■ Data for this task
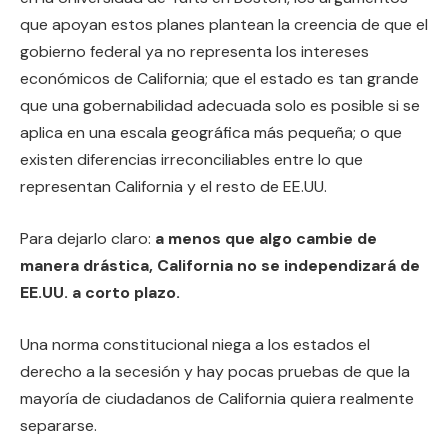
que apoyan estos planes plantean la creencia de que el
gobierno federal ya no representa los intereses
económicos de California; que el estado es tan grande
que una gobernabilidad adecuada solo es posible si se
aplica en una escala geográfica más pequeña; o que
existen diferencias irreconciliables entre lo que
representan California y el resto de EE.UU.
Para dejarlo claro:
a menos que algo cambie de
manera drástica, California no se independizará de
EE.UU. a corto plazo.
Una norma constitucional niega a los estados el
derecho a la secesión y hay pocas pruebas de que la
mayoría de ciudadanos de California quiera realmente
separarse.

■ The task
Please give again the entries word for word, starting at the first line and ending with the line that contains "Una norma constitucional"; include both of those lines but none of the pictures.

■ Answer to this problem
que apoyan estos planes plantean la creencia de que el
gobierno federal ya no representa los intereses
económicos de California; que el estado es tan grande
que una gobernabilidad adecuada solo es posible si se
aplica en una escala geográfica más pequeña; o que
existen diferencias irreconciliables entre lo que
representan California y el resto de EE.UU.
Para dejarlo claro:
a menos que algo cambie de
manera drástica, California no se independizará de
EE.UU. a corto plazo.
Una norma constitucional niega a los estados el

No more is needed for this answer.